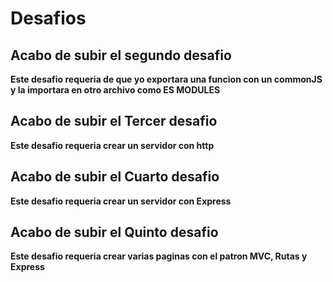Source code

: # Desafios
## Acabo de subir el segundo desafio
**Este desafio requeria de que yo exportara una funcion con un commonJS y la importara en otro archivo como ES MODULES**
## Acabo de subir el Tercer desafio
**Este desafio requeria crear un servidor con http**
## Acabo de subir el Cuarto desafio
**Este desafio requeria crear un servidor con Express**
## Acabo de subir el Quinto desafio
**Este desafio requeria crear varias paginas con el patron MVC, Rutas y Express**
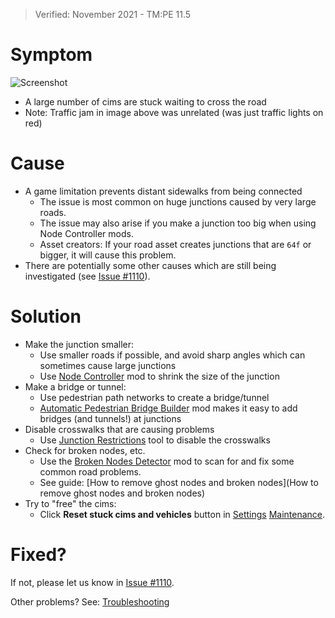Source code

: > Verified: November 2021 - TM:PE 11.5

# Symptom

![Screenshot](https://i.imgur.com/0sdm0AD.jpg)

* A large number of cims are stuck waiting to cross the road
* Note: Traffic jam in image above was unrelated (was just traffic lights on red)

# Cause

* A game limitation prevents distant sidewalks from being connected
    * The issue is most common on huge junctions caused by very large roads.
    * The issue may also arise if you make a junction too big when using Node Controller mods.
    * Asset creators: If your road asset creates junctions that are `64f` or bigger, it will cause this problem.
* There are potentially some other causes which are still being investigated (see [Issue #1110](https://github.com/CitiesSkylinesMods/TMPE/issues/1110)).

# Solution

* Make the junction smaller:
    * Use smaller roads if possible, and avoid sharp angles which can sometimes cause large junctions
    * Use [Node Controller](https://steamcommunity.com/sharedfiles/filedetails/?id=2472062376) mod to shrink the size of the junction
* Make a bridge or tunnel:
    * Use pedestrian path networks to create a bridge/tunnel
    * [Automatic Pedestrian Bridge Builder](https://steamcommunity.com/sharedfiles/filedetails/?id=2030755273) mod makes it easy to add bridges (and tunnels!) at junctions
* Disable crosswalks that are causing problems
    * Use [Junction Restrictions](Junction-Restrictions.md) tool to disable the crosswalks
* Check for broken nodes, etc.
    * Use the [Broken Nodes Detector](https://steamcommunity.com/sharedfiles/filedetails/?id=1777173984&searchtext=broken+nodes+detector) mod to scan for and fix some common road problems.
    * See guide: [How to remove ghost nodes and broken nodes](How to remove ghost nodes and broken nodes)
* Try to "free" the cims:
    * Click **Reset stuck cims and vehicles** button in [Settings](Settings.md) [Maintenance](Maintenance.md).

# Fixed?

If not, please let us know in [Issue #1110](https://github.com/CitiesSkylinesMods/TMPE/issues/1110).

Other problems? See: [Troubleshooting](Troubleshooting)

Exercise objective:
Return each line of the material above that contains the word "Este", counting a match only when the case is the same.

Response to the exercise:
**Este desafio requeria de que yo exportara una funcion con un commonJS y la importara en otro archivo como ES MODULES**
**Este desafio requeria crear un servidor con http**
**Este desafio requeria crear un servidor con Express**
**Este desafio requeria crear varias paginas con el patron MVC, Rutas y Express**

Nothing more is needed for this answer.